# Happy Birthday to Tim Hartman!



## arnisador (May 7, 2003)

Happy Birthday Renegade!


----------



## KenpoGirl (May 7, 2003)

Happy Birthday Tim!!!

Hope you have a great day.  :boing1:

Congrats on your sucessful Camp, Bryson was telling me all about it.


----------



## Rich Parsons (May 7, 2003)

Happy B-Day Tim  :rofl:


----------



## Kirk (May 7, 2003)

Hope it's a great day!


----------



## Roland (May 7, 2003)

Hope you have a great one!

Or if you already have a great one, maybe a longer one!

 



All the best.


----------



## Seigi (May 7, 2003)

Happy B-Day

Peace


----------



## D_Brady (May 7, 2003)

have a great B-day Tim.:drinkbeer :ultracool

  Dan Brady.


----------



## Datu Tim Hartman (May 7, 2003)

Thanks to all. Before someone tries to core me like a tree to count the rings to figure out how old I am, I'm 38.


----------



## Rob_Broad (May 7, 2003)

> _Originally posted by Renegade _
> *Thanks to all. Before someone tries to core me like a tree to count the rings to figure out how old I am, I'm 38. *



38 is not old.................... if you are a tree.:cheers: 


Happy birthday!!!


----------



## Pappy Geo (May 7, 2003)

Happy Birthday, Datu Tim. Your 38 and my son is 36. What does that make me? By the way looks like I am going to be a Grandpa today finally! On your birthday too?

Pappy Geo


----------



## Rich Parsons (May 7, 2003)

> _Originally posted by Pappy Geo _
> *Happy Birthday, Datu Tim. Your 38 and my son is 36. What does that make me? By the way looks like I am going to be a Grandpa today finally! On your birthday too?
> 
> Pappy Geo *




Happy GrandFather's Day Pappy Geo! 

:asian:


----------



## Datu Tim Hartman (May 7, 2003)

> _Originally posted by Rob_Broad _
> *38 is not old.................... if you are a tree.:cheers:  *



I mean this from the bottom of my heart.  Bite Me!

:rofl: :asian:


----------



## firstblood (May 7, 2003)

DATU TIM:

YOU DA MAN.........HAVE A HAPPY ONE............

MARK D.       :burp:


----------



## arnisador (May 7, 2003)

> _Originally posted by Pappy Geo _
> *By the way looks like I am going to be a Grandpa today finally! *



Congratulations! Let us know whether you got a grandson or a granddaughter!


----------



## Cebu West (May 7, 2003)

Best wishes from all the gang at Cebu West.

:cheers:


----------



## Dan Anderson (May 8, 2003)

Happy Birthday to you,
Happy birthday to you,
Your face is real funny,
The rest is funny too.

Happy Birthday, squirt.

Yours,
Dan Anderson
50 years old and ageing wonderfully


----------



## Cthulhu (May 8, 2003)

40 is creeping up on you, ain't it?  

Closer...

Closer...

(Friday the 13th sound FX: chih chih chih hah hah hah...)

Cthulhu
oh, yeah...Happy Birthday


----------



## Rob_Broad (May 8, 2003)

What a nice guy, I wish him a happy birtday and he replies with "Bite Me"

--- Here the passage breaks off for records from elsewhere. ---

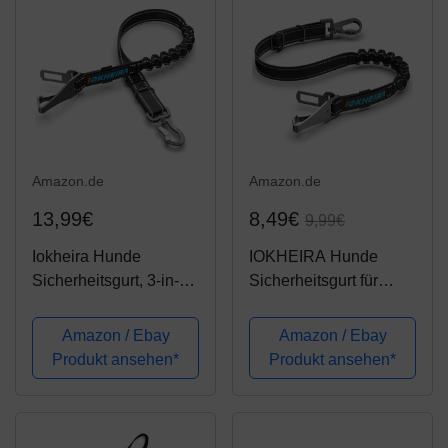
Amazon.de
Amazon.de
13,99€
8,49€
9,99€
Iokheira Hunde
IOKHEIRA Hunde
Sicherheitsgurt, 3-in-1
Sicherheitsgurt für
Verstellbar
Auto, Hundegurt fürs
Sicherheitsgeschirre
Auto
Amazon / Ebay
Amazon / Ebay
für Auto,Reflektierend
Sicherheitsgeschirr
Produkt ansehen*
Produkt ansehen*
Bungee Hundegurt mit
Einstellbarer mit
Haken für alle
Universalstecker &
Hunderassen &...
Befestigung der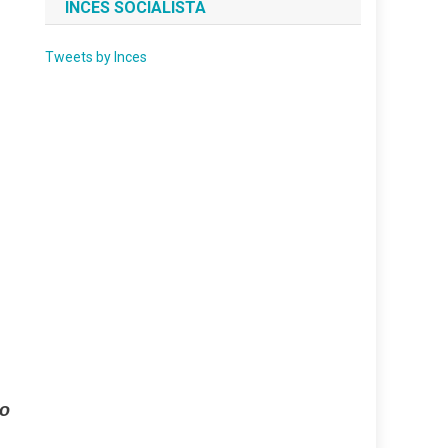
INCES SOCIALISTA
Tweets by Inces
to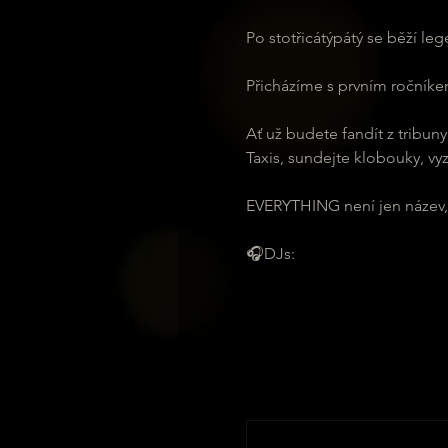
Po stotřicátýpátý se běží le
Přicházíme s prvním ročníkem
Ať už budete fandít z tribun
Taxis, sundejte klobouky, vy
EVERYTHING není jen název, n
🎧DJs: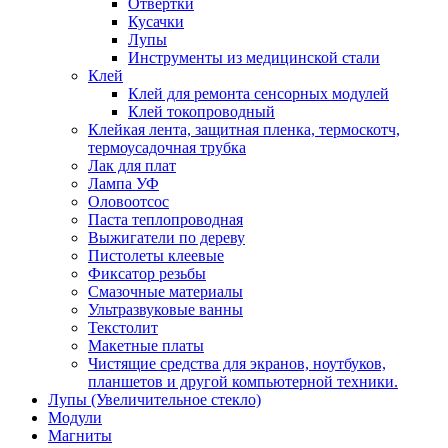
Отвертки
Кусачки
Лупы
Инструменты из медицинской стали
Клей
Клей для ремонта сенсорных модулей
Клей токопроводный
Клейкая лента, защитная пленка, термоскотч,
термоусадочная трубка
Лак для плат
Лампа УФ
Оловоотсос
Паста теплопроводная
Выжигатели по дереву
Пистолеты клеевые
Фиксатор резьбы
Смазочные материалы
Ультразвуковые ванны
Текстолит
Макетные платы
Чистящие средства для экранов, ноутбуков,
планшетов и другой компьютерной техники.
Лупы (Увеличительное стекло)
Модули
Магниты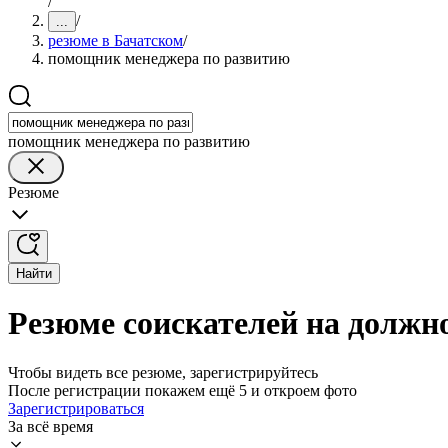
/
/
...
резюме в Бачатском
/
помощник менеджера по развитию
помощник менеджера по развитию
Резюме
Найти
Резюме соискателей на должн
Чтобы видеть все резюме, зарегистрируйтесь
После регистрации покажем ещё 5 и откроем фото
Зарегистрироваться
За всё время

I will remember it when it is time to buy a round of beer.


----------



## Rocky (May 8, 2003)

Happy B-Day old man! Just think not long from now you'll be able to get the Tim Hortons senior discount.


Rocky


----------



## Datu Tim Hartman (May 8, 2003)

> _Originally posted by Rocky _
> *Happy B-Day old man! Just think not long from now you'll be able to get the Tim Hortons senior discount.
> 
> 
> Rocky *



You're only 1 year younger than me.


----------



## jfarnsworth (May 8, 2003)

Cool,

Happy Birthday!!!!


----------



## knifeman.dk (May 9, 2003)

Happy birthday Tim  
All the danes sang a birthday song for you and shouted HURRAY for ALL the years .....correct me if i am wrong 50 ???
sincerely knifeman.dk:shrug:


----------